Open mrocklin opened 6 years ago
@fabianp could you post that bit of code? I'd like to see.
I uploaded it here: https://gist.github.com/fabianp/6c946859cf2ab6042ca036663aa17f25
Thanks @fabianp!
I cleaned this up a bit and re-uploaded it here:
https://gist.github.com/3f64e82dd5aae56fedd0655cb05bf3ef
This is a bit more careful about calling dask.delayed everywhere. As a result we avoid accidentally putting concrete numpy arrays into dask objects (which would cause a lot of client-to-cluster communication) and avoid calling compute unnecessarily (which would cause a lot of cluster-to-client communication)
Things run decently well when using processes=False
though poorly with multiple processs. This uncovered an issue with Dask/Numba integration here that I've raised here: https://github.com/numba/numba/issues/3026
Some tasks for future work:
Integrate this into the infrastructure expected by the rest of dask-ml
We have a couple options. IMO, since this is a solver, it could go in dask-glm. We could maybe integrate with some of the Family stuff already there. There will be some infrastructure things like adding numba as a dependency that I'm happy to take care of. And then the estimators in dask_ml.linear_model
(e.g. LogisticRegression
) could have solver='saga'
.
I wonder if @cicdw has any interest in looking at SAGA here and implementing it within dask-glm. I suspect that he's busy with other endeavors, but it never hurts to try a gentle nerd-snipe :)

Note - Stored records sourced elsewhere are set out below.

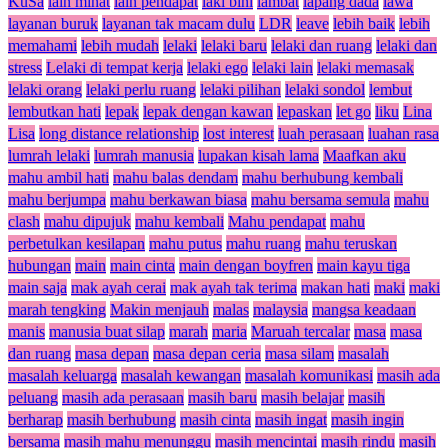
KuSa
lain minat
lain pendapat
laki bini
lambat
lapang dada
lawa
layanan buruk
layanan tak macam dulu
LDR
leave
lebih baik
lebih
memahami
lebih mudah
lelaki
lelaki baru
lelaki dan ruang
lelaki dan
stress
Lelaki di tempat kerja
lelaki ego
lelaki lain
lelaki memasak
lelaki orang
lelaki perlu ruang
lelaki pilihan
lelaki sondol
lembut
lembutkan hati
lepak
lepak dengan kawan
lepaskan
let go
liku
Lina
Lisa
long distance relationship
lost interest
luah perasaan
luahan rasa
lumrah lelaki
lumrah manusia
lupakan kisah lama
Maafkan aku
mahu ambil hati
mahu balas dendam
mahu berhubung kembali
mahu berjumpa
mahu berkawan biasa
mahu bersama semula
mahu
clash
mahu dipujuk
mahu kembali
Mahu pendapat
mahu
perbetulkan kesilapan
mahu putus
mahu ruang
mahu teruskan
hubungan
main
main cinta
main dengan boyfren
main kayu tiga
main saja
mak ayah cerai
mak ayah tak terima
makan hati
maki
maki
marah tengking
Makin menjauh
malas
malaysia
mangsa keadaan
manis
manusia buat silap
marah
maria
Maruah tercalar
masa
masa
dan ruang
masa depan
masa depan ceria
masa silam
masalah
masalah keluarga
masalah kewangan
masalah komunikasi
masih ada
peluang
masih ada perasaan
masih baru
masih belajar
masih
berharap
masih berhubung
masih cinta
masih ingat
masih ingin
bersama
masih mahu menunggu
masih mencintai
masih rindu
masih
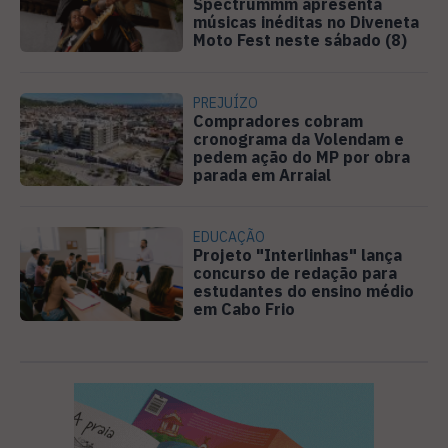
Spectrummm apresenta
músicas inéditas no Diveneta
Moto Fest neste sábado (8)
PREJUÍZO
Compradores cobram
cronograma da Volendam e
pedem ação do MP por obra
parada em Arraial
EDUCAÇÃO
Projeto "Interlinhas" lança
concurso de redação para
estudantes do ensino médio
em Cabo Frio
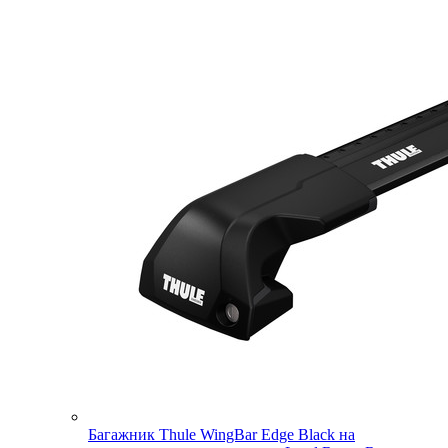
Багажник Thule WingBar Edge Black на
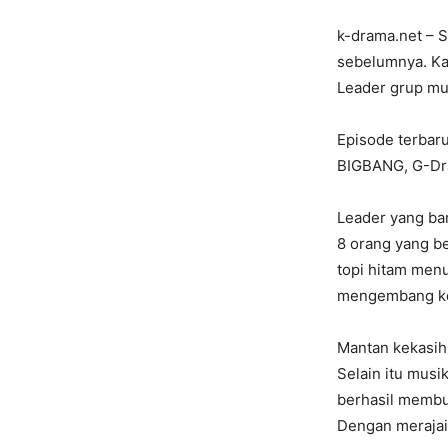
k-drama.net – 
sebelumnya. Ka
Leader grup m
Episode terbar
BIGBANG, G-Dra
Leader yang ba
8 orang yang b
topi hitam men
mengembang ke
Mantan kekasih
Selain itu musi
berhasil membu
Dengan merajai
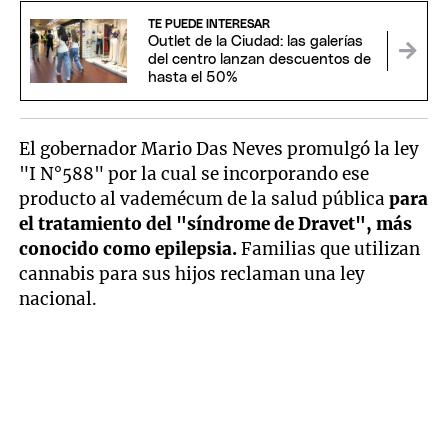
TE PUEDE INTERESAR
Outlet de la Ciudad: las galerías
del centro lanzan descuentos de
hasta el 50%
El gobernador Mario Das Neves promulgó la ley
"I N°588" por la cual se incorporando ese
producto al vademécum de la salud pública
para
el tratamiento del "síndrome de Dravet", más
conocido como epilepsia.
Familias que utilizan
cannabis para sus hijos reclaman una ley
nacional.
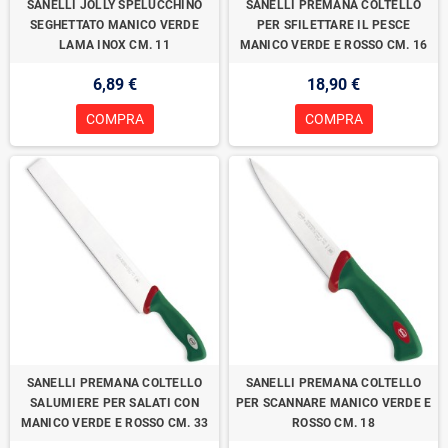
SANELLI JOLLY SPELUCCHINO
SANELLI PREMANA COLTELLO
SEGHETTATO MANICO VERDE
PER SFILETTARE IL PESCE
LAMA INOX CM. 11
MANICO VERDE E ROSSO CM. 16
6,89 €
18,90 €
COMPRA
COMPRA
SANELLI PREMANA COLTELLO
SANELLI PREMANA COLTELLO
SALUMIERE PER SALATI CON
PER SCANNARE MANICO VERDE E
MANICO VERDE E ROSSO CM. 33
ROSSO CM. 18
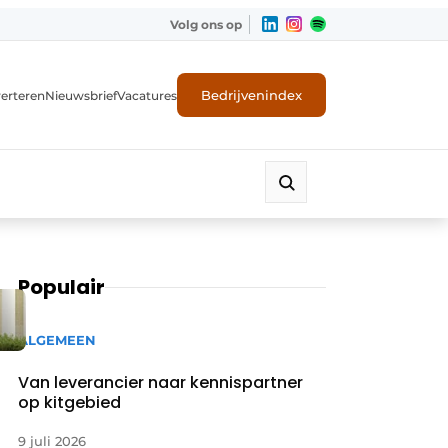
Volg ons op
Bedrijvenindex
erteren
Nieuwsbrief
Vacatures
Populair
ALGEMEEN
Van leverancier naar kennispartner
op kitgebied
9 juli 2026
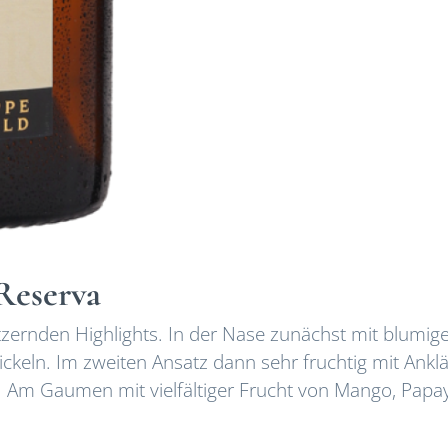
Reserva
tzernden Highlights. In der Nase zunächst mit blumig
ckeln. Im zweiten Ansatz dann sehr fruchtig mit Ank
e. Am Gaumen mit vielfältiger Frucht von Mango, Papa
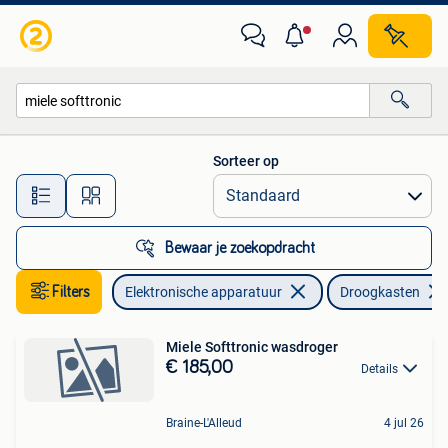
Droogkasten
Sorteer op
Alle afstanden…
Bewaar je zoekopdracht
Filters
Elektronische apparatuur
Droogkasten
Miele Softtronic wasdroger
€ 185,00
Details
Braine-L'Alleud
4 jul 26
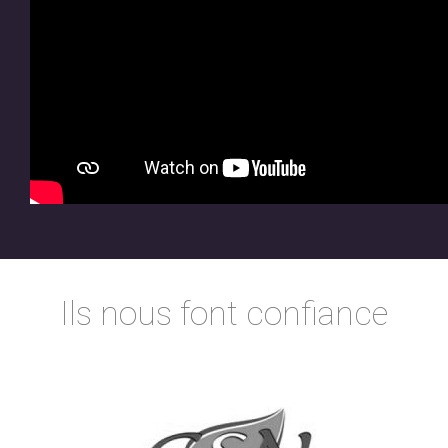
Ils nous font confiance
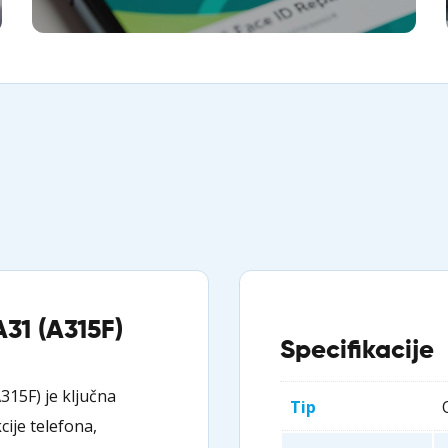
31 (A315F)
Specifikacije
A315F) je ključna
Tip
ije telefona,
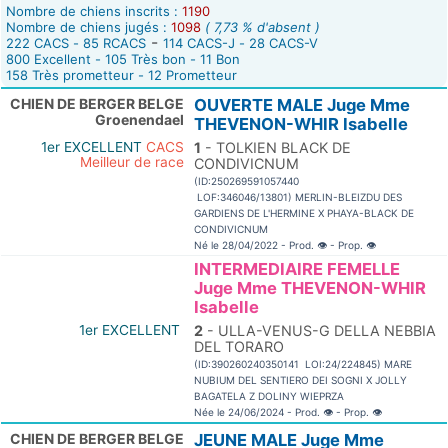
Nombre de chiens inscrits :
1190
Nombre de chiens jugés :
1098
( 7,73 % d'absent )
-
222 CACS - 85 RCACS
114 CACS-J - 28 CACS-V
800 Excellent - 105 Très bon - 11 Bon
158 Très prometteur - 12 Prometteur
CHIEN DE BERGER BELGE
OUVERTE MALE Juge Mme
Groenendael
THEVENON-WHIR Isabelle
1er EXCELLENT
CACS
1
- TOLKIEN BLACK DE
Meilleur de race
CONDIVICNUM
(ID:250269591057440
LOF:346046/13801) MERLIN-BLEIZDU DES
GARDIENS DE L'HERMINE X PHAYA-BLACK DE
CONDIVICNUM
Né le 28/04/2022 - Prod.
👁
- Prop.
👁
INTERMEDIAIRE FEMELLE
Juge Mme THEVENON-WHIR
Isabelle
1er EXCELLENT
2
- ULLA-VENUS-G DELLA NEBBIA
DEL TORARO
(ID:390260240350141 LOI:24/224845) MARE
NUBIUM DEL SENTIERO DEI SOGNI X JOLLY
BAGATELA Z DOLINY WIEPRZA
Née le 24/06/2024 - Prod.
👁
- Prop.
👁
CHIEN DE BERGER BELGE
JEUNE MALE Juge Mme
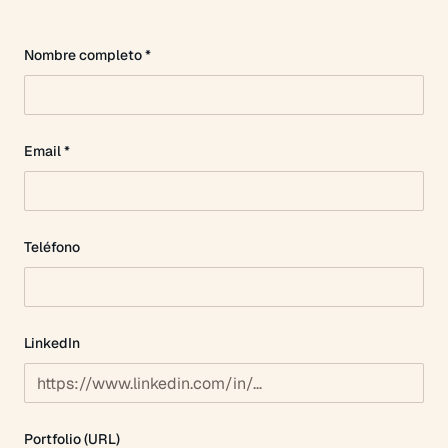
Nombre completo *
Email *
Teléfono
LinkedIn
Portfolio (URL)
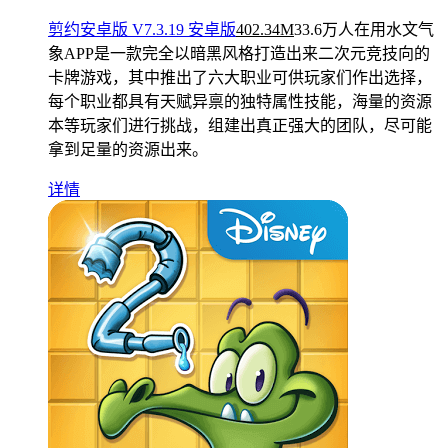
剪约安卓版 V7.3.19 安卓版
402.34M
33.6万人在用
水文气
象APP是一款完全以暗黑风格打造出来二次元竞技向的
卡牌游戏，其中推出了六大职业可供玩家们作出选择，
每个职业都具有天赋异禀的独特属性技能，海量的资源
本等玩家们进行挑战，组建出真正强大的团队，尽可能
拿到足量的资源出来。
详情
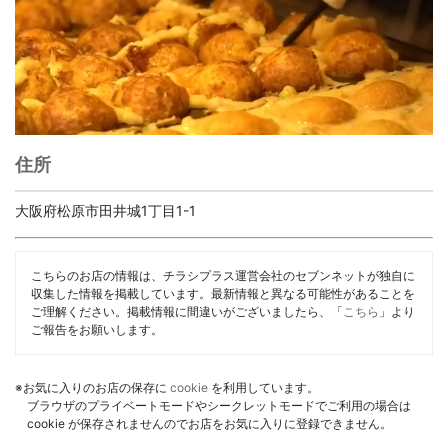
住所
大阪府松原市田井城1丁目1-1
こちらのお店の情報は、チラシプラス運営会社のセブンネットが独自に
収集した情報を掲載しています。最新情報と異なる可能性があることを
ご理解ください。掲載情報に間違いがございましたら、「
こちら
」より
ご報告をお願いします。
※お気に入りのお店の保存に
cookie
を利用しています。
ブラウザのプライベートモードやシークレットモードでご利用の場合は
cookie が保存されませんのでお店をお気に入りに登録できません。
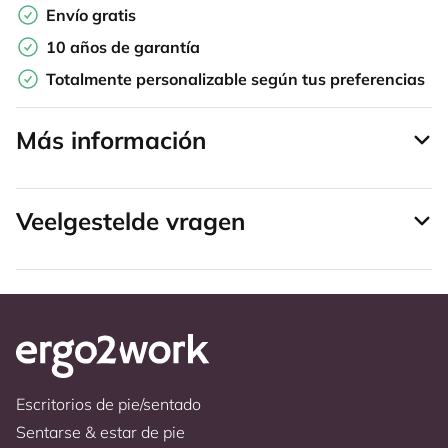
Envío gratis
10 años de garantía
Totalmente personalizable según tus preferencias
Más información
Veelgestelde vragen
Escritorios de pie/sentado
Sentarse & estar de pie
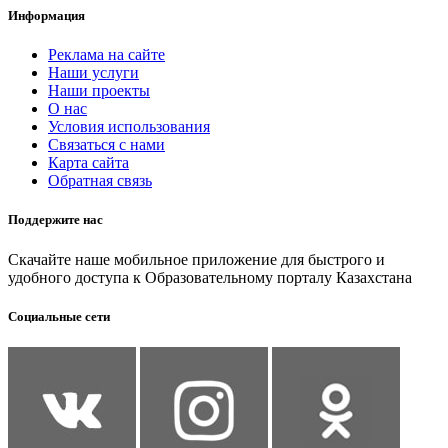
Информация
Реклама на сайте
Наши услуги
Наши проекты
О нас
Условия использования
Связаться с нами
Карта сайта
Обратная связь
Поддержите нас
Скачайте наше мобильное приложение для быстрого и
удобного доступа к Образовательному порталу Казахстана
Социальные сети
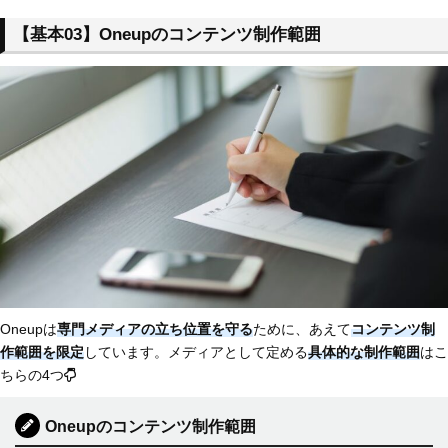
【基本03】Oneupのコンテンツ制作範囲
Oneupは
専門メディアの立ち位置を守る
ために、あえて
コンテンツ制
作範囲を限定
しています。メディアとして定める
具体的な制作範囲
はこ
ちらの4つ
Oneupのコンテンツ制作範囲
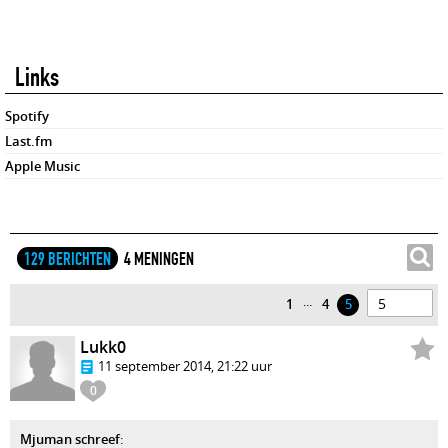
Links
Spotify
Last.fm
Apple Music
129 BERICHTEN
4 MENINGEN
...
1
4
5
Lukk0
11 september 2014, 21:22 uur
0
Mjuman schreef
:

@mrocklin my interest is definitely piqued; let me take some time to review the prior art in this thread and see what I can put together.
I believe that @fabianp has a proof of concept for an incremental SAGA implementation. @fabianp, can I ask you to push a bit of code, perhaps as a gist, and then link from issue? I would like to make sure that we don't lose this.